14. En troisième et dernier lieu, pour l’ensemble des motifs qui viennent d’être énoncés, le moyen tiré de ce que le préfet de la Haute-Garonne aurait commis une erreur manifeste dans l’appréciation de la situation personnelle et familiale de Mme G épouse C doit être écarté.
15. Il résulte de tout ce qui précède que les conclusions à fin d’annulation de la décision de refus de séjour doivent être rejetées.
En ce qui concerne la décision portant obligation de quitter le territoire français :
16. En premier lieu, les conclusions tendant à l’annulation de la décision de refus de séjour étant rejetées, le moyen tiré du défaut de base légale de la décision attaquée, en raison de l’illégalité du refus de titre de séjour, doit être écarté.
17. En second lieu, pour les motifs énoncés précédemment s’agissant de la décision de refus de séjour, les moyens tirés de la violation des stipulations de l’article 8 de la convention européenne de sauvegarde des droits de l’homme et des libertés fondamentales et de l’erreur manifeste d’appréciation doivent être écartés.

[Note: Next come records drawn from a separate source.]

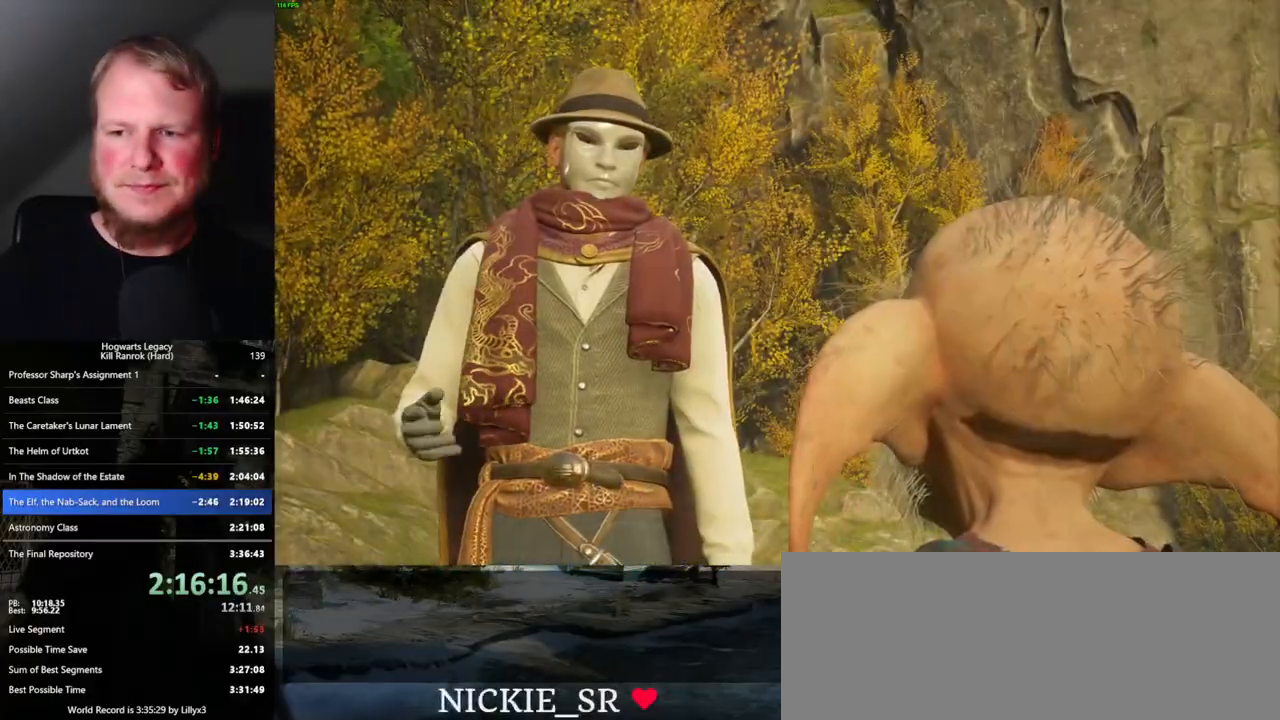
{"keys": [], "mouse": [], "events": [[17, "mouse_wheel", "down"], [33, "mouse_wheel", "up"], [33, "q", "up"], [50, "mouse_wheel", "down"], [50, "space", "up"], [100, "mouse_wheel", "up"], [133, "q", "down"], [133, "space", "down"], [200, "q", "up"], [200, "space", "up"], [283, "q", "down"], [300, "space", "down"], [350, "space", "up"], [367, "q", "up"], [433, "q", "down"], [450, "mouse_wheel", "down"], [450, "space", "down"], [500, "mouse_wheel", "up"], [500, "q", "up"], [500, "space", "up"]]}
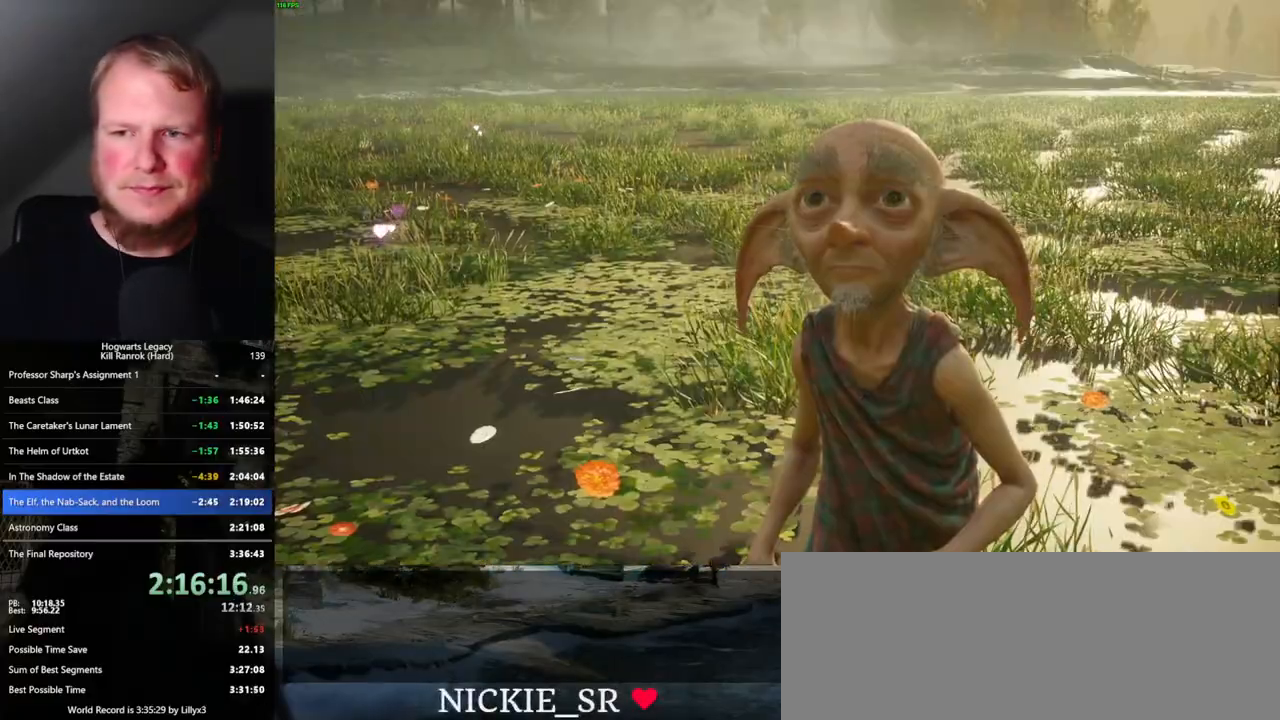
{"keys": [], "mouse": [], "events": [[17, "mouse_wheel", "down"], [33, "mouse_wheel", "up"], [83, "q", "down"], [100, "space", "down"], [150, "space", "up"], [167, "q", "up"], [233, "q", "down"], [233, "space", "down"], [267, "mouse_wheel", "down"], [283, "mouse_wheel", "up"], [300, "mouse_wheel", "down"], [300, "q", "up"], [300, "space", "up"], [317, "mouse_wheel", "up"], [333, "mouse_wheel", "down"], [383, "q", "down"], [400, "mouse_wheel", "up"], [400, "space", "down"], [450, "q", "up"], [450, "space", "up"]]}
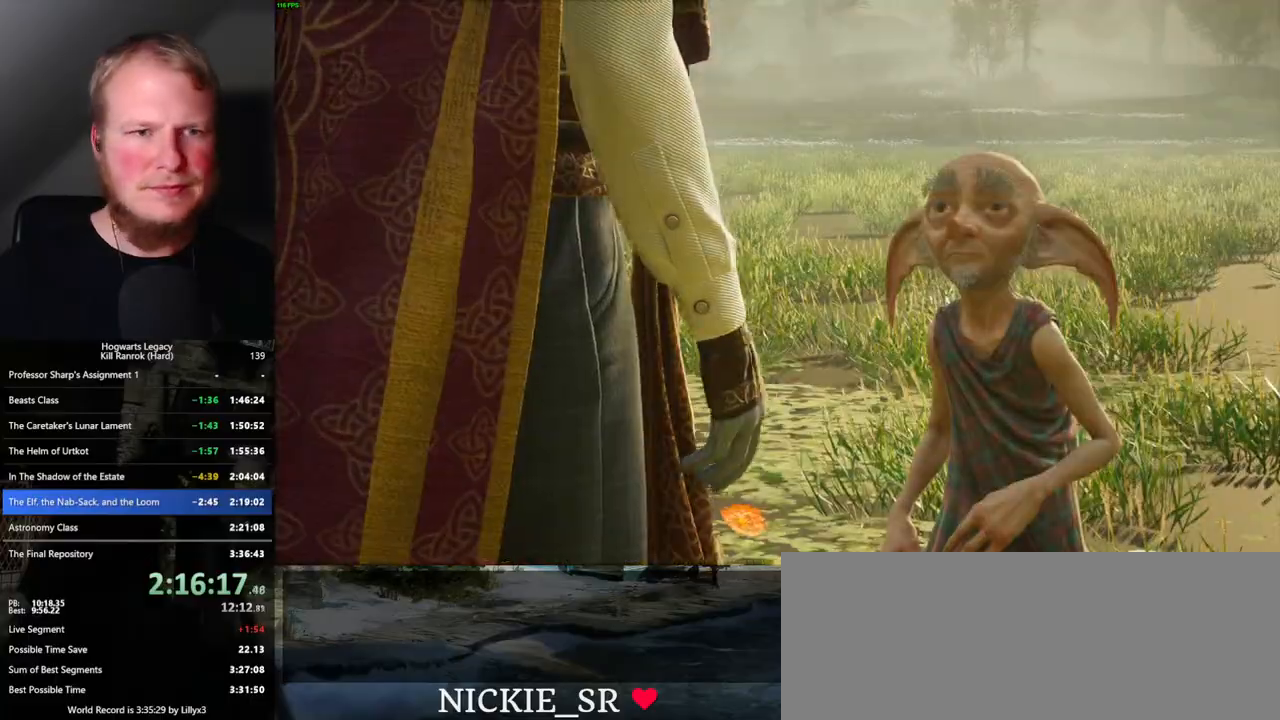
{"keys": [], "mouse": [], "events": [[33, "q", "down"], [50, "space", "down"], [117, "q", "up"], [133, "space", "up"], [183, "mouse_wheel", "down"], [200, "mouse_wheel", "up"], [200, "q", "down"], [217, "space", "down"], [250, "space", "up"], [267, "mouse_wheel", "down"], [283, "q", "up"], [333, "mouse_wheel", "up"], [333, "q", "down"], [367, "space", "down"], [417, "q", "up"], [433, "space", "up"]]}
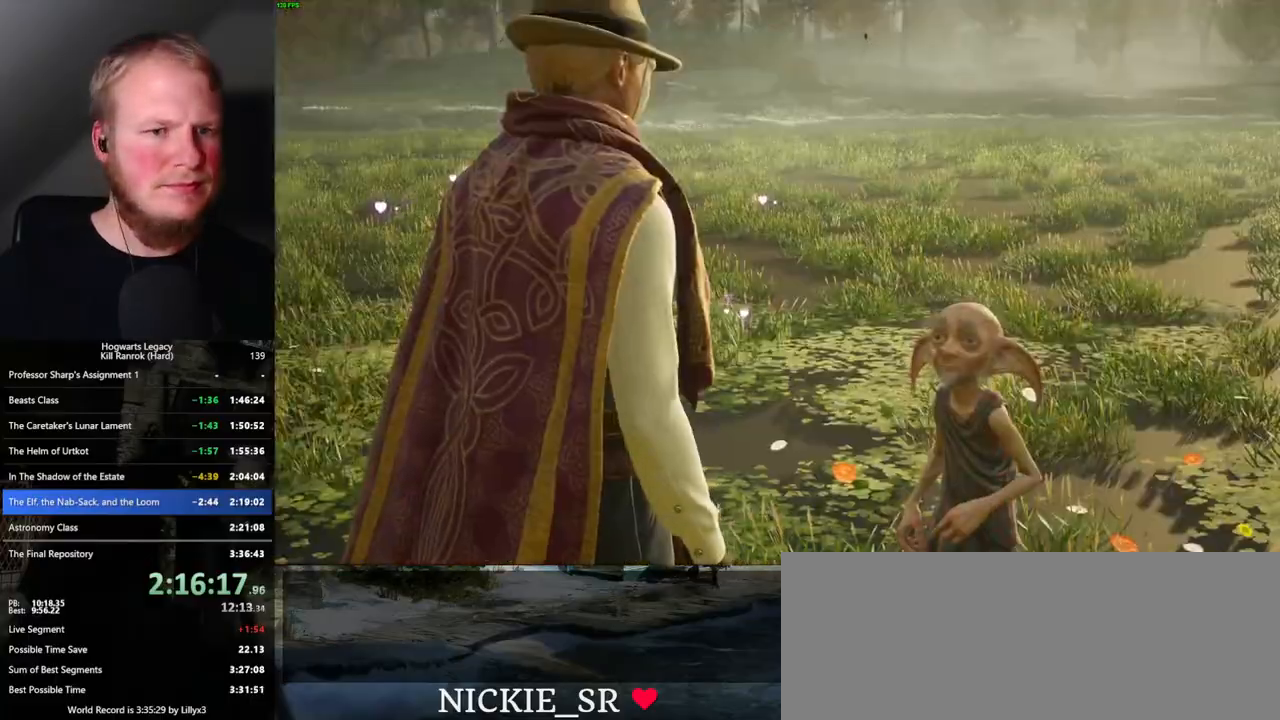
{"keys": ["q"], "mouse": [], "events": [[17, "q", "down"], [50, "space", "down"], [67, "space", "up"], [83, "q", "up"], [133, "mouse_wheel", "down"], [183, "mouse_wheel", "up"], [183, "q", "down"], [200, "space", "down"], [217, "mouse_wheel", "down"], [250, "mouse_wheel", "up"], [250, "q", "up"], [250, "space", "up"], [333, "q", "down"], [333, "space", "down"], [400, "space", "up"], [417, "q", "up"], [483, "q", "down"]]}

18. Il résulte de tout ce qui précède que les conclusions à fin d’annulation de la décision obligeant Mme G épouse C à quitter le territoire français doivent être rejetées.
En ce qui concerne la décision fixant le pays de renvoi :
19. Les conclusions tendant à l’annulation de la décision de refus de séjour et de la décision portant obligation de quitter le territoire français étant rejetées, le seul moyen soulevé à l’encontre de la décision attaquée, et tiré de son défaut de base légale, en raison de l’illégalité du refus de titre de séjour et de l’obligation de quitter le territoire français, doit être écarté.

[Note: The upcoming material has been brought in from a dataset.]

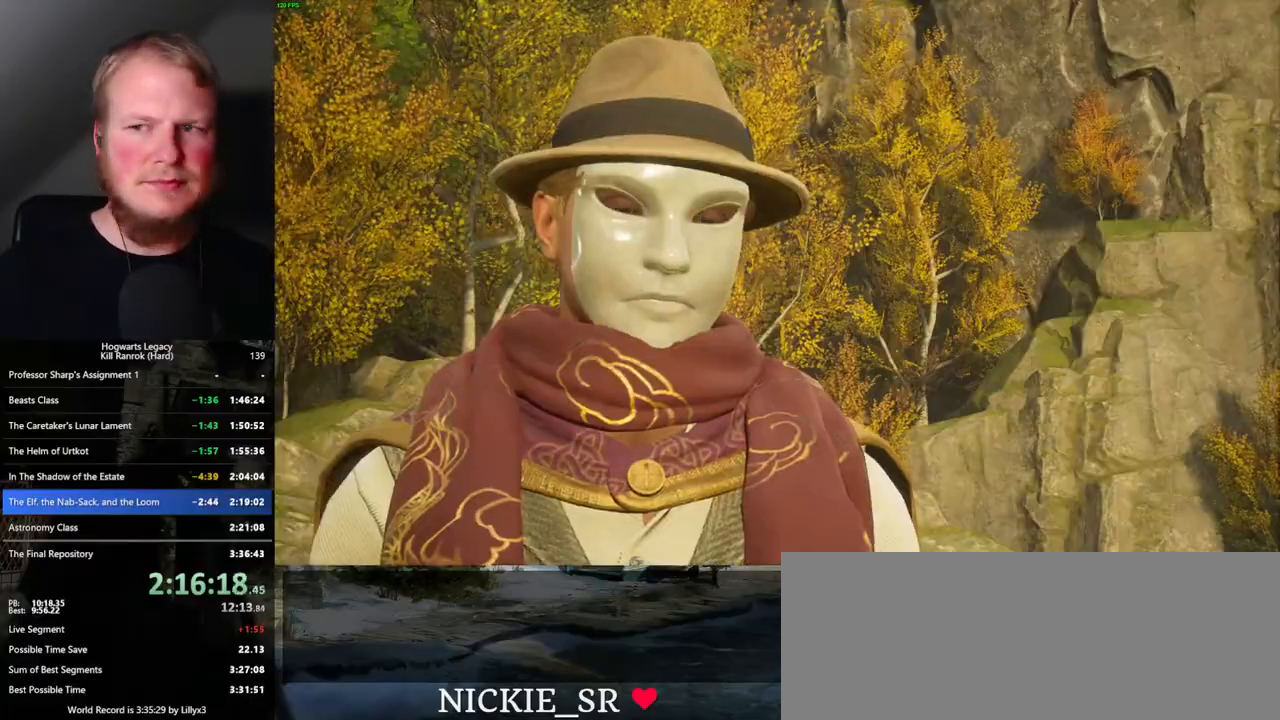
{"keys": ["space"], "mouse": ["wheel"], "events": [[17, "mouse_wheel", "down"], [17, "space", "down"], [33, "mouse_wheel", "up"], [67, "mouse_wheel", "down"], [100, "mouse_wheel", "up"], [100, "space", "up"], [117, "mouse_wheel", "down"], [117, "q", "up"], [150, "mouse_wheel", "up"], [150, "q", "down"], [183, "space", "down"], [250, "q", "up"], [250, "space", "up"], [333, "q", "down"], [350, "space", "down"], [383, "space", "up"], [400, "q", "up"], [450, "mouse_wheel", "down"], [467, "mouse_wheel", "up"], [500, "mouse_wheel", "down"], [500, "space", "down"]]}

20. Il résulte de tout ce qui précède que les conclusions à fin d’annulation susvisées doivent être rejetées.
Sur les conclusions aux fins d’injonction et d’astreinte :
21. Les conclusions à fin d’annulation de Mme G épouse C étant rejetées, ses conclusions susvisées aux fins d’injonction et d’astreinte doivent l’être également, dès lors que le présent jugement ne nécessite aucune mesure d’exécution au regard des dispositions des articles L. 911-1 et suivants du code de justice administrative.

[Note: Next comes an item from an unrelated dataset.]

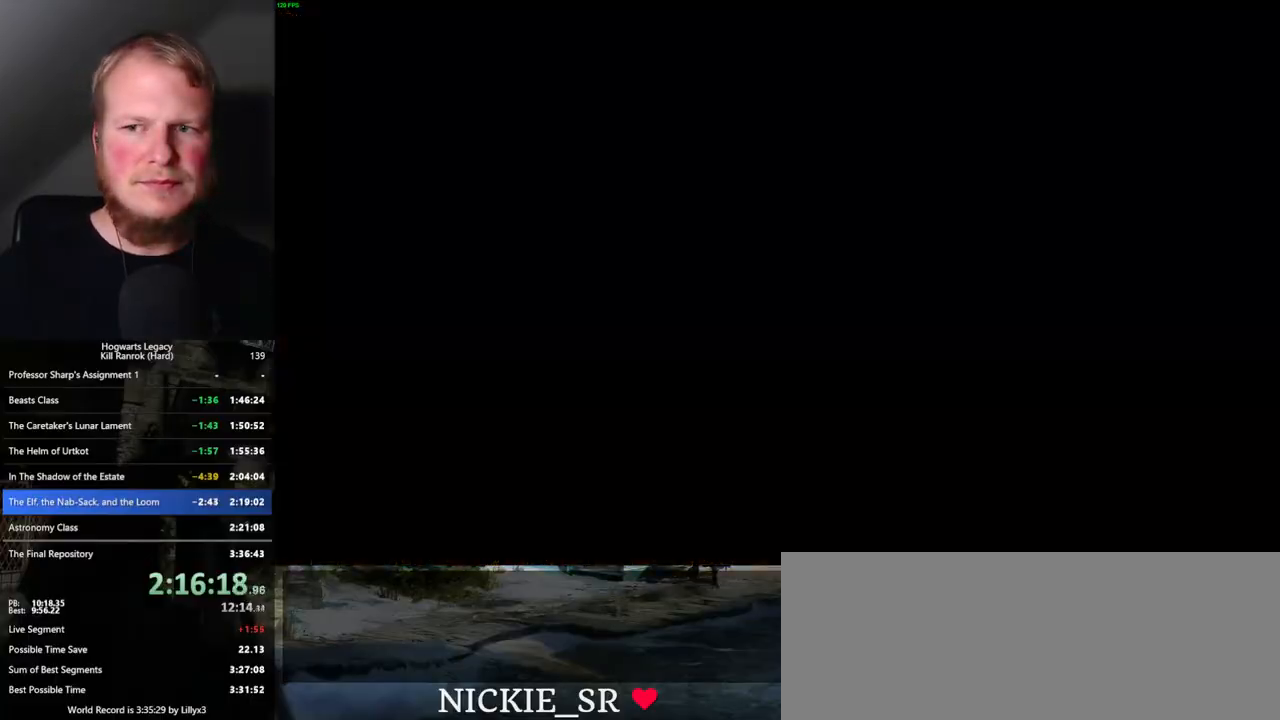
{"keys": ["d", "shift_l", "w"], "mouse": [], "events": [[50, "mouse_wheel", "up"], [50, "space", "up"], [333, "d", "down"], [367, "w", "down"], [467, "shift_l", "down"]]}
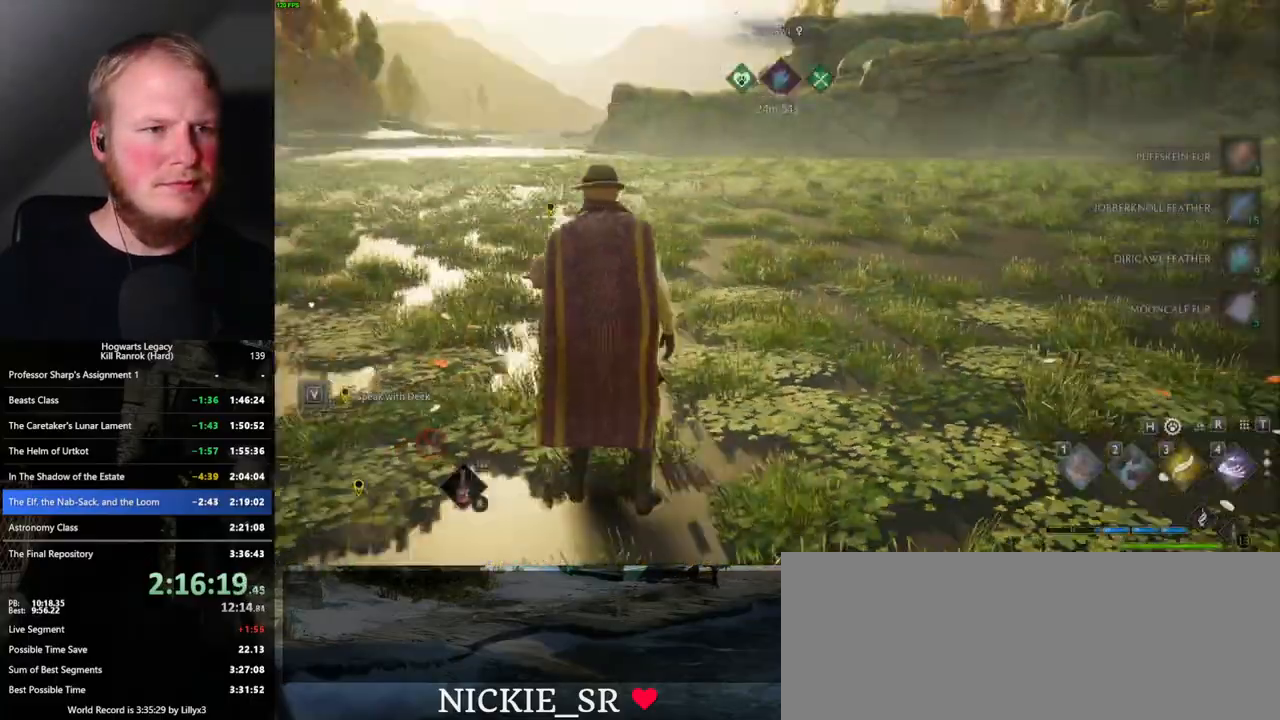
{"keys": ["d", "w"], "mouse": [], "events": [[83, "shift_l", "up"]]}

Sur les frais liés au litige :
21. Les conclusions de Mme G épouse C tendant à l’application de l’article 37 de la loi du 10 juillet 1991 et de l’article L. 761-1 du code de justice administrative doivent être rejetées, l’Etat n’étant pas la partie perdante dans la présente instance.
D E C I D E :
Article 1er : Il n’y a pas lieu de statuer sur les conclusions de Mme G épouse C tendant à l’admission provisoire à l’aide juridictionnelle.
Article 2 : Le surplus des conclusions de la requête est rejeté.
Article 3 : Le présent jugement sera notifié à Mme B G épouse C, à Me Durand et au préfet de la Haute-Garonne.
Délibéré après l’audience du 31 janvier 2023, à laquelle siégeaient :
Mme Héry, présidente,
Mme Soddu, première conseillère,
Mme Biscarel, conseillère.
Rendu public par mise à disposition au greffe le 14 février 2023.
La présidente-rapporteure,
F. A
L’assesseure la plus ancienne,
N. SODDU La greffière,
M. D
La République mande et ordonne au préfet de la Haute-Garonne en ce qui le concerne et à tous commissaires de justice à ce requis en ce qui concerne les voies de droit commun contre les parties privées de pourvoir à l’exécution de la présente décision.